Meta-analyses in the current study were generally characterized by substantial heterogeneity and thus should be interpreted with caution. There may be relevant demographic or clinical differences that contribute to such heterogeneity. For example, the relationship of alexithymia to pain severity and interference may vary by sex or ethnicity^20,91 and be a function of pain characteristics, such as duration of pain or specific pain condition. Examining demographic and clinical moderators was beyond the scope of the present metaanalysis and represent potential future avenues of research.

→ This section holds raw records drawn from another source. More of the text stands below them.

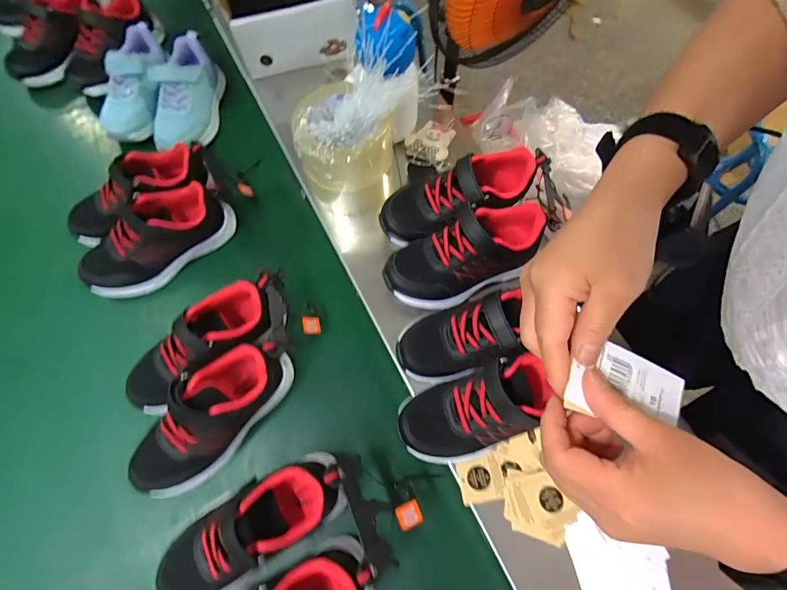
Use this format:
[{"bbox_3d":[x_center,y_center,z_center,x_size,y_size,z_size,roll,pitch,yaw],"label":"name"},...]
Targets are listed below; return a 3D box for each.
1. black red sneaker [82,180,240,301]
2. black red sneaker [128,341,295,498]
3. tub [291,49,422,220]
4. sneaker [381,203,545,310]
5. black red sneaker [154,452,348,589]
[{"bbox_3d":[-0.298,-0.071,0.501,0.187,0.081,0.079,-37,73,-13],"label":"black red sneaker"},{"bbox_3d":[-0.189,0.127,0.413,0.082,0.072,0.187,38,73,14],"label":"black red sneaker"},{"bbox_3d":[-0.047,-0.173,0.481,0.116,0.171,0.121,0,68,0],"label":"tub"},{"bbox_3d":[0.077,-0.046,0.437,0.175,0.067,0.080,-23,70,-9],"label":"sneaker"},{"bbox_3d":[-0.135,0.220,0.377,0.190,0.082,0.078,-31,71,-11],"label":"black red sneaker"}]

We examined study quality using general criteria and assigned a relative quality value to each included study. The overall mean and median quality scores of included studies were relatively high; however, a large subset of studies was characterized by low study quality. Future studies with rigorous methodology and reporting are needed to increase confidence in this body of work. Relative areas of weakness include failing to provide sample size justification and to report participation rates. In addition, very few studies tested the unique validity of alexithymia measures by controlling for various potential confounds: future studies should consider accounting for demographic (eg, education and age) and clinical factors (eg, psychological distress) that relate differentially to alexithymia scores.

In conclusion, this systematic review helps summarize a substantial literature examining alexithymia in chronic pain, finding that alexithymia is elevated in youth and adults with chronic pain conditions. In adults, alexithymia is associated with greater pain intensity, physical interference, depression, and anxiety. Alex-ithymia may be relevant to the presence and severity of chronic pain and associated mental health symptoms. Future empirical research is needed to better illuminate these relationships and clarify the potentially confounding role of negative affect. In particular, using prospective designs and non-self-repot alexithymia assessment tools would add greater clarity to this construct and inform development of targeted interventions.